Os ciganos que morreram no Brasil pela Covid-19 terão suas histórias preservadas no Memorial Virtual que o Instituto Cigano do Brasil (ICB) vai inaugurar nos próximos dias. O presidente da instituição, o calon Rogério Ribeiro, vê na homenagem uma forma de “tirar da invisibilidade cidadãos que têm família, história e deixaram um legado após a morte”.
Das 11 vítimas, até o fechamento desta matéria, duas faziam parte das comunidades ciganas que residem no Ceará. A primeira, no último dia (2), foi Antônio Ferreira dos Santos, o cigano Barroso, 63, que era músico e residia no Bairro Sumaré, em Sobral, no Norte do Estado. A segunda vítima foi Solimar Melo, que ficou quase um mês entubado num hospital em Crateús, onde residia e faleceu, no último dia 11. Ele deixou um filho de 14 anos e esposa.
“O Memorial é uma grande iniciativa, é muito valioso. Muito bonito mesmo. Estamos ainda muitos tristes com a morte do nosso ente querido, mas estou feliz em saber que a memória dele permanecerá”, diz emocionado Joaquim Ferreira, irmão de Barroso.

=-=-=

- _INSTRUÇÕES DO EXERCÍCIO_:
A - Edite a matéria sobre o Memorial Virtual, transcrevendo o trecho que vai de "Das 11 vítimas, até" até "irmão de Barroso.", inclusive, com "músico" substituído por "violeiro".
B - Dê prosseguimento à matéria sobre o Memorial Virtual a partir de sua última frase.

=-=-=

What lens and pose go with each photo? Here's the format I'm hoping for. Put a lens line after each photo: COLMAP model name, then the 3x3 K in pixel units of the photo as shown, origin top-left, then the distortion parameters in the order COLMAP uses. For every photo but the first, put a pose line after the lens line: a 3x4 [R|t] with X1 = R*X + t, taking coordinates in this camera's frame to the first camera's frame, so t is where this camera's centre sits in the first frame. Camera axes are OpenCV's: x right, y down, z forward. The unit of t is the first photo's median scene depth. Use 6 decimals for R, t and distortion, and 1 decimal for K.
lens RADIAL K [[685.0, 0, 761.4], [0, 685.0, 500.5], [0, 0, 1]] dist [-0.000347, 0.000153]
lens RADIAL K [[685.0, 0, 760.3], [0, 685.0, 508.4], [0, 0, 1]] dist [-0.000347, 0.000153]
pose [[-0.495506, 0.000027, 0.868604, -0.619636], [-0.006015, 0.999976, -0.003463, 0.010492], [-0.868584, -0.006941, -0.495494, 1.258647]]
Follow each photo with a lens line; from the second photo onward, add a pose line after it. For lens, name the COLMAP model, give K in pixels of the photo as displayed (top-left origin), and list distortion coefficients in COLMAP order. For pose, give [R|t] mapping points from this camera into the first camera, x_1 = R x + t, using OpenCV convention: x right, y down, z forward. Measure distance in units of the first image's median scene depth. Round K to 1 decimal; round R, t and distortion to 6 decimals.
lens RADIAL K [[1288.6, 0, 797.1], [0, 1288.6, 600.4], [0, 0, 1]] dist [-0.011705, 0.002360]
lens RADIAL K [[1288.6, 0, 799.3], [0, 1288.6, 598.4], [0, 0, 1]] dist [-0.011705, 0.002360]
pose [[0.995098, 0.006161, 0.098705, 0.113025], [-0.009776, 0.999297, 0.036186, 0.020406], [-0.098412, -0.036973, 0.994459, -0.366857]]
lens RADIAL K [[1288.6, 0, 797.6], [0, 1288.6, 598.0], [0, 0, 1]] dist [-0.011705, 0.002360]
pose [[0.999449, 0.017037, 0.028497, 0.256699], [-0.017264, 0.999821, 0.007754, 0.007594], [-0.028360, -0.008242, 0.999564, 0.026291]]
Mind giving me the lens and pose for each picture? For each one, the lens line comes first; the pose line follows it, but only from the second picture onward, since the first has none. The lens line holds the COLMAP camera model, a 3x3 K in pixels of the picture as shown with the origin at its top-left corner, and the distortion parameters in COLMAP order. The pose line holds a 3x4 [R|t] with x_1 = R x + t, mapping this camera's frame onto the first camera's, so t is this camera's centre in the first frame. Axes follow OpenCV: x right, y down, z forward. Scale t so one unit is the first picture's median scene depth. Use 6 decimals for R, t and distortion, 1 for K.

=-=-=

- _RESULTADOS DO EXERCÍCIO_:
A -
Das 11 vítimas, até o fechamento desta matéria, duas faziam parte das comunidades ciganas que residem no Ceará. A primeira, no último dia (2), foi Antônio Ferreira dos Santos, o cigano Barroso, 63, que era violeiro e residia no Bairro Sumaré, em Sobral, no Norte do Estado. A segunda vítima foi Solimar Melo, que ficou quase um mês entubado num hospital em Crateús, onde residia e faleceu, no último dia 11. Ele deixou um filho de 14 anos e esposa.
“O Memorial é uma grande iniciativa, é muito valioso. Muito bonito mesmo. Estamos ainda muitos tristes com a morte do nosso ente querido, mas estou feliz em saber que a memória dele permanecerá”, diz emocionado Joaquim Ferreira, irmão de Barroso.

B -
Pessoas queridas
O líder da comunidade cigana de Sobral, Paulo Cigano, que é vice-presidente do ICB, conta que o objetivo é de “guardarmos não só nos nossos corações e nas nossas mentes a perda de pessoas queridas. Perdemos vários parentes. Sentimos muito por não podermos estar presentes do sepultamento deles, o que é mais triste. Isso dói demais. Por isso, resolvemos criar o memorial para resguardar a memória de nossos irmãos para as futuras gerações ciganas.
Para participar, familiares ou amigos das vítimas irão acessar a página “Memorial virtual das vítimas da Covid-19 Povo Cigano do Brasil” e informar nome, idade e uma pequena descrição sobre a pessoa que gostaria de incluir no monumento virtual.
Ritual cigano
Os ciganos obedecem certos rituais após a morte de um membro da família. Os calons, por exemplo, deixam a barba e cabelos crescerem por anos. Já as viúvas cortam os cabelos e mantêm resguardo pelo marido, passam a criar sozinhas os filhos e não se casam novamente. Quando morre um cigano com o mesmo nome, outros ciganos não podem ser chamados pelo nome no meio das pessoas.
Os calons ficam durante sete dias sem comer carne vermelha e 60 dias sem escutar música ou dançar. O luto é fechado e dura um ano. Pertences do falecido, como as roupas, são queimadas (colchão, travesseiro, cobertas).
Já entre os Rom, as cerimônias fúnebres são chamadas de “Pomana” e são feitas periodicamente até completar um ano de morte. Os ciganos costumam fazer oferendas aos seus antepassados também nos túmulos. Quando uma pessoa anciã de um clã cigano está doente e sua morte foi prevista, é avisado a todos os seus parentes de longe e de perto, não importa onde estejam. A vida, a doença e a morte do mais velho é prioridade sobre todos os outros assuntos e entre todos os clãs ciganos.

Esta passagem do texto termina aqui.